應對方案還沒想出來,就到了3月20號這天,段抒白昨晚又失眠了,早上五點就起床隨便塞了兩口吐司墊肚子,就把治焦慮的藥吞下去,噩夢的餘燼才勉強得以消停。

走之前,他再三思慮,還是戴上了口罩,多少有點自欺欺人和逃避現實的意思。

下樓走到門口,他就看見姜庭軒側身靠著車低頭玩手機等他,他今天的穿搭與平日並無太大差別,便休閑些,常規的黑色長款羽絨服和白色衛衣,下身穿了條牛仔褲。

雖然褲子大半被寬敞的羽絨服給蓋住了,但他記得姜庭下喜歡這條褲子,經常穿,所以他記住了這褲子的版型。

段抒白頓了下,快步走到他面前,趁姜庭軒還沒完全反應過來,他就蹲下身撩起他的褲管,姜庭軒腳踝一涼,如臨大敵般往後一蹦。

“你你、幹什麽幹什麽!”

段抒白蹩眉道:“怎麽只穿了單褲?”

姜庭軒楞了下,咕噥道:“我不喜歡緊身的褲子,尤其在冬天……”

“先上車吧。
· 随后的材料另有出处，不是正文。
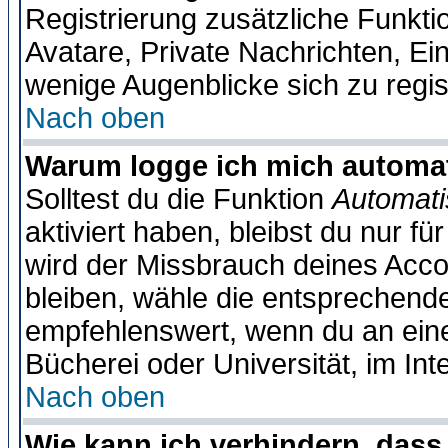
Registrierung zusätzliche Funktio
Avatare, Private Nachrichten, Ein
wenige Augenblicke sich zu registr
Nach oben
Warum logge ich mich automa
Solltest du die Funktion
Automati
aktiviert haben, bleibst du nur f
wird der Missbrauch deines Acco
bleiben, wähle die entsprechende
empfehlenswert, wenn du an einem
Bücherei oder Universität, im Int
Nach oben
Wie kann ich verhindern, dass 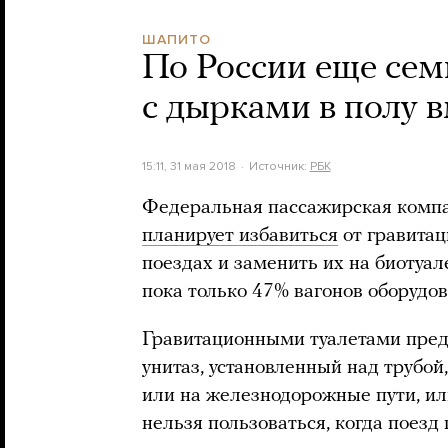
ШАПИТО
По России еще семь
с дырками в полу в
15:11, 31 мая 2018
Источник:
РБК
Федеральная пассажирская комп
планирует избавиться
от гравитац
поездах и заменить их на биотуа
пока только 47% вагонов оборудо
Гравитационными туалетами пре
унитаз, установленный над трубой
или на железнодорожные пути, ил
нельзя пользоваться, когда поезд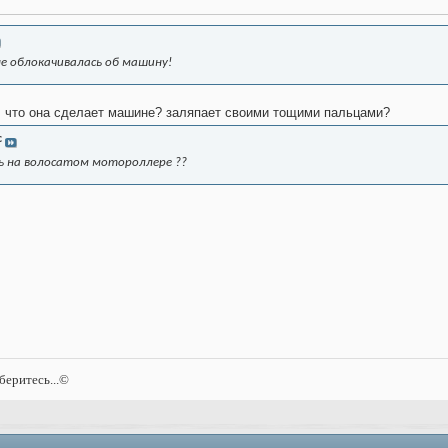
не облокачивалась об машину!
т! что она сделает машине? заляпает своими тощими пальцами?
с
ть на волосатом мотороллере ??
оберитесь
...©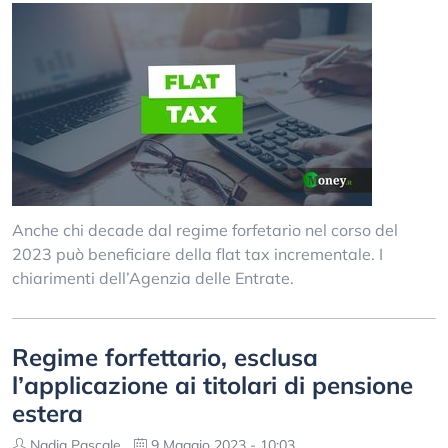
Anche chi decade dal regime forfetario nel corso del
2023 può beneficiare della flat tax incrementale. I
chiarimenti dell’Agenzia delle Entrate.
Regime forfettario, esclusa
l’applicazione ai titolari di pensione
estera
Nadia Pascale
9 Maggio 2023 - 10:03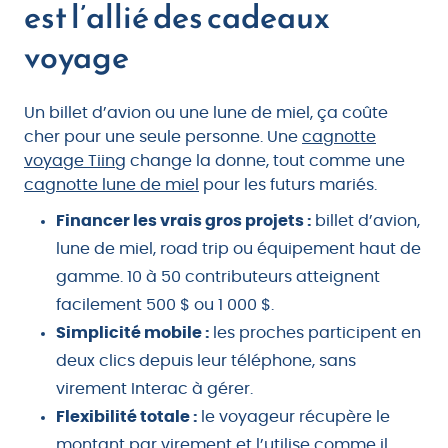
est l’allié des cadeaux
voyage
Un billet d’avion ou une lune de miel, ça coûte
cher pour une seule personne. Une
cagnotte
voyage Tiing
change la donne, tout comme une
cagnotte lune de miel
pour les futurs mariés.
Financer les vrais gros projets :
billet d’avion,
lune de miel, road trip ou équipement haut de
gamme. 10 à 50 contributeurs atteignent
facilement 500 $ ou 1 000 $.
Simplicité mobile :
les proches participent en
deux clics depuis leur téléphone, sans
virement Interac à gérer.
Flexibilité totale :
le voyageur récupère le
montant par virement et l’utilise comme il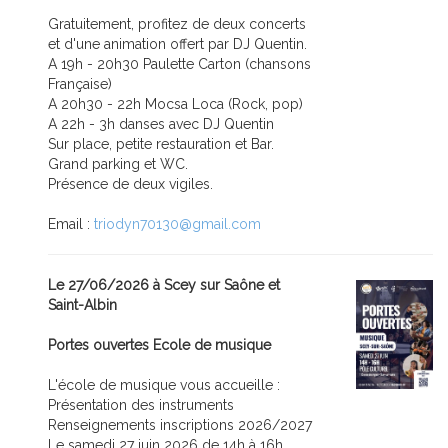
Gratuitement, profitez de deux concerts
et d'une animation offert par DJ Quentin.
A 19h - 20h30 Paulette Carton (chansons
Française)
A 20h30 - 22h Mocsa Loca (Rock, pop)
A 22h - 3h danses avec DJ Quentin
Sur place, petite restauration et Bar.
Grand parking et WC.
Présence de deux vigiles.
Email :
triodyn70130@gmail.com
Le 27/06/2026 à Scey sur Saône et
Saint-Albin
Portes ouvertes Ecole de musique
L'école de musique vous accueille :
Présentation des instruments
Renseignements inscriptions 2026/2027
Le samedi 27 juin 2026 de 14h à 16h.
”段抒白自覺當起司機,等姜庭軒上車後,系安全帶時說:“我帶你去買。”

姜庭軒再次楞住,“買??”

段抒白點頭,看著後視鏡倒車,“你以前就說過不喜歡緊身褲,但是有家棉褲很舒服,還很保暖。”

那家小店一直在市區批發市場對面的小街,這麽些年都沒搬,很容易就能找到,段抒白讓他在車裏等,自己下去按照他的尺碼買了一條,回來後就直接送他手裏。

“換上吧,這樣暖和些。”

姜庭軒呆呆地看著手裏軟乎乎黑棉褲,突然一時興起又想逗他:“就在這裏換嗎?可我裏面只穿了一條內褲欸。”

以往調戲完總是能看到含羞帶怯的段總,以至他雖然不喜歡隔靴搔癢的暧昧,仍樂此不疲。

可段抒白這兩天精神極度不佳,焦慮頻發,始終心不著地,聞言只是平靜地陳述著事實:“嗯,你有什麽是我沒看過的。”